La narrazione investigativa procede a ritmo serrato tra testimonianze in prima persona e bei momenti di pura visione e ascolto, sino al momento in cui arriva la classica svolta nelle indagini, si rivela il famoso tassello mancante che determina il risolutivo cambio di prospettiva e che ogni investigatore di celluloide ricerca per tutto il film.
Tuttavia, onde evitare incresciosi spoileramenti che potrebbero diminuire il piacere della visione di alcuni potenziali spettatori, sospendo qui la mia ricognizione sul film e invito tutti a godersi per intero questa bella pellicola.

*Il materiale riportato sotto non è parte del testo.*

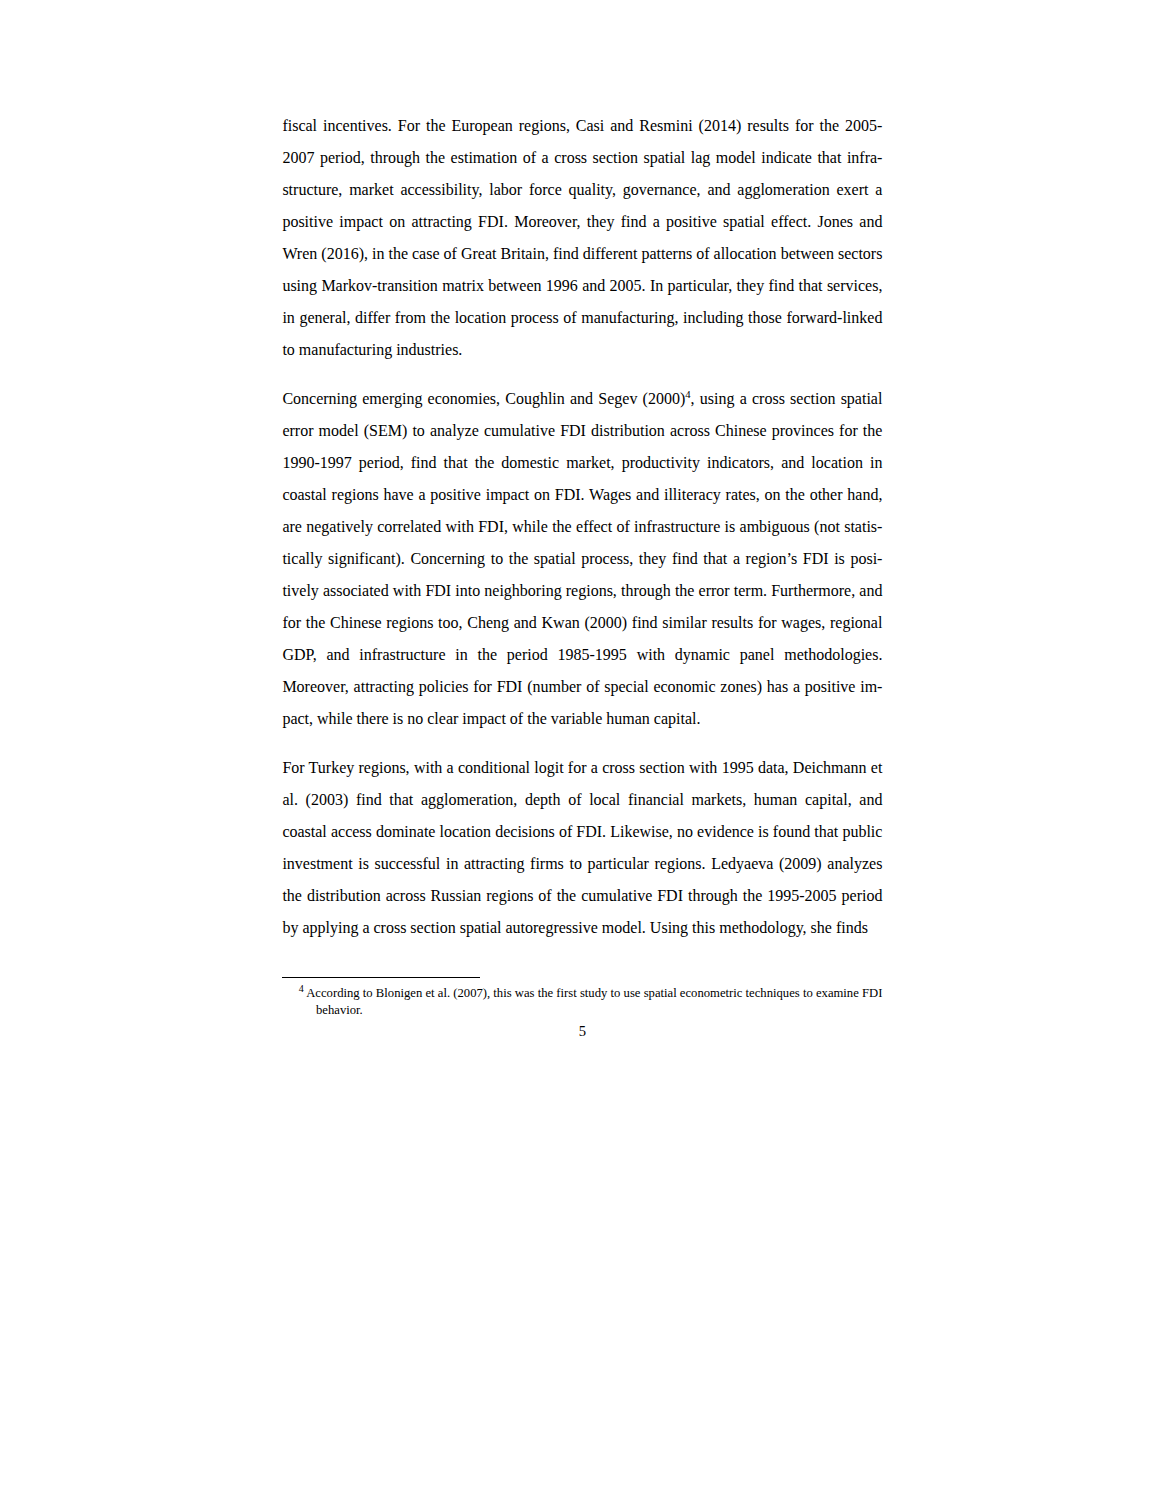fiscal incentives. For the European regions, Casi and Resmini (2014) results for the 2005-2007 period, through the estimation of a cross section spatial lag model indicate that infrastructure, market accessibility, labor force quality, governance, and agglomeration exert a positive impact on attracting FDI. Moreover, they find a positive spatial effect. Jones and Wren (2016), in the case of Great Britain, find different patterns of allocation between sectors using Markov-transition matrix between 1996 and 2005. In particular, they find that services, in general, differ from the location process of manufacturing, including those forward-linked to manufacturing industries.
Concerning emerging economies, Coughlin and Segev (2000)4, using a cross section spatial error model (SEM) to analyze cumulative FDI distribution across Chinese provinces for the 1990-1997 period, find that the domestic market, productivity indicators, and location in coastal regions have a positive impact on FDI. Wages and illiteracy rates, on the other hand, are negatively correlated with FDI, while the effect of infrastructure is ambiguous (not statistically significant). Concerning to the spatial process, they find that a region’s FDI is positively associated with FDI into neighboring regions, through the error term. Furthermore, and for the Chinese regions too, Cheng and Kwan (2000) find similar results for wages, regional GDP, and infrastructure in the period 1985-1995 with dynamic panel methodologies. Moreover, attracting policies for FDI (number of special economic zones) has a positive impact, while there is no clear impact of the variable human capital.
For Turkey regions, with a conditional logit for a cross section with 1995 data, Deichmann et al. (2003) find that agglomeration, depth of local financial markets, human capital, and coastal access dominate location decisions of FDI. Likewise, no evidence is found that public investment is successful in attracting firms to particular regions. Ledyaeva (2009) analyzes the distribution across Russian regions of the cumulative FDI through the 1995-2005 period by applying a cross section spatial autoregressive model. Using this methodology, she finds
4 According to Blonigen et al. (2007), this was the first study to use spatial econometric techniques to examine FDI behavior.
5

Al di là dell’elevato valore documentario implicito nella minuziosa indagine condotta dai due fan, emerge con forza tutta la bellezza dell’onestà, della caratura morale di questa musica e del suo autore.

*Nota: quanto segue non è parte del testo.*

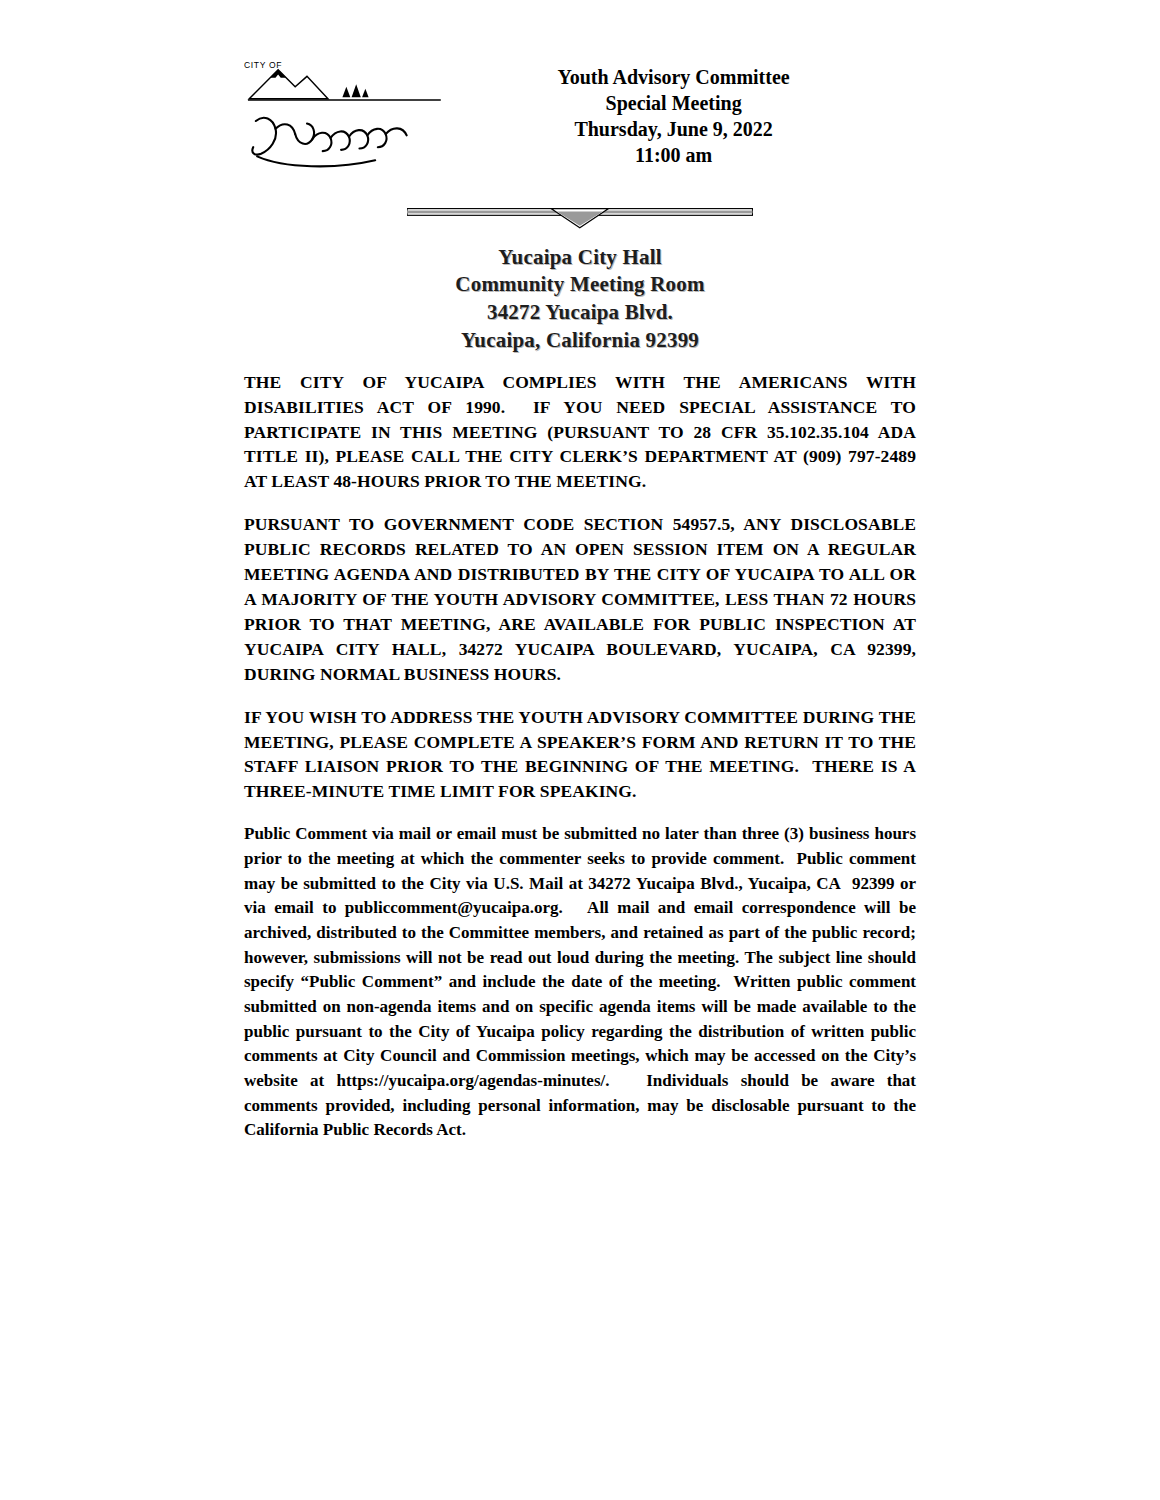CITY OF
Youth Advisory Committee
Special Meeting
Thursday, June 9, 2022
11:00 am
Yucaipa City Hall
Community Meeting Room
34272 Yucaipa Blvd.
Yucaipa, California 92399
THE CITY OF YUCAIPA COMPLIES WITH THE AMERICANS WITH DISABILITIES ACT OF 1990. IF YOU NEED SPECIAL ASSISTANCE TO PARTICIPATE IN THIS MEETING (PURSUANT TO 28 CFR 35.102.35.104 ADA TITLE II), PLEASE CALL THE CITY CLERK’S DEPARTMENT AT (909) 797-2489 AT LEAST 48-HOURS PRIOR TO THE MEETING.
PURSUANT TO GOVERNMENT CODE SECTION 54957.5, ANY DISCLOSABLE PUBLIC RECORDS RELATED TO AN OPEN SESSION ITEM ON A REGULAR MEETING AGENDA AND DISTRIBUTED BY THE CITY OF YUCAIPA TO ALL OR A MAJORITY OF THE YOUTH ADVISORY COMMITTEE, LESS THAN 72 HOURS PRIOR TO THAT MEETING, ARE AVAILABLE FOR PUBLIC INSPECTION AT YUCAIPA CITY HALL, 34272 YUCAIPA BOULEVARD, YUCAIPA, CA 92399, DURING NORMAL BUSINESS HOURS.
IF YOU WISH TO ADDRESS THE YOUTH ADVISORY COMMITTEE DURING THE MEETING, PLEASE COMPLETE A SPEAKER’S FORM AND RETURN IT TO THE STAFF LIAISON PRIOR TO THE BEGINNING OF THE MEETING. THERE IS A THREE-MINUTE TIME LIMIT FOR SPEAKING.
Public Comment via mail or email must be submitted no later than three (3) business hours prior to the meeting at which the commenter seeks to provide comment. Public comment may be submitted to the City via U.S. Mail at 34272 Yucaipa Blvd., Yucaipa, CA 92399 or via email to publiccomment@yucaipa.org. All mail and email correspondence will be archived, distributed to the Committee members, and retained as part of the public record; however, submissions will not be read out loud during the meeting. The subject line should specify “Public Comment” and include the date of the meeting. Written public comment submitted on non-agenda items and on specific agenda items will be made available to the public pursuant to the City of Yucaipa policy regarding the distribution of written public comments at City Council and Commission meetings, which may be accessed on the City’s website at https://yucaipa.org/agendas-minutes/. Individuals should be aware that comments provided, including personal information, may be disclosable pursuant to the California Public Records Act.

Guardando il film si ha come la sensazione che per una volta le cose vadano per il verso giusto, e che almeno in questo caso il vero talento, la faccia pulita che ha il rock quando non accetta compromessi, abbia trovato il suo giusto riconoscimento, seppure tardivo.
Bendjelloul seduce con il suo lirismo visivo ma non visionario, che spennella il testo di una poeticità dal tocco lieve, che non si ostenta mai e non autoindulge a sé stessa. Di assoluto pregio il lavoro sui supporti, che nel passaggio tra frammenti contemporanei, girati in digitale e quelli d’epoca girati in 8mm, ci restituisce uno spazio del ricordo segnato da forte emotività e certamente lontano anni luce dall’atteggiamento distaccato e puramente informativo che ci si potrebbe aspettare da un film documentario.
Nota conclusiva per gli appassionati di tecnica cinematografica: Bendjelloul, aveva iniziato le riprese con una fotocamera professionale super8, la cui pellicola come sappiamo è estremamente costosa e avendo esaurito il budget disponibile prima del previsto, ad opera non conclusa cioè, ha terminato il suo lavoro utilizzando un normalissimo iPhone dotato di una particolare App che simula gli effetti del super8, ottenendo risultati difficilmente distinguibili da quelli dell’attrezzatura professionale.
Viva la creatività e la voglia di raccontare!!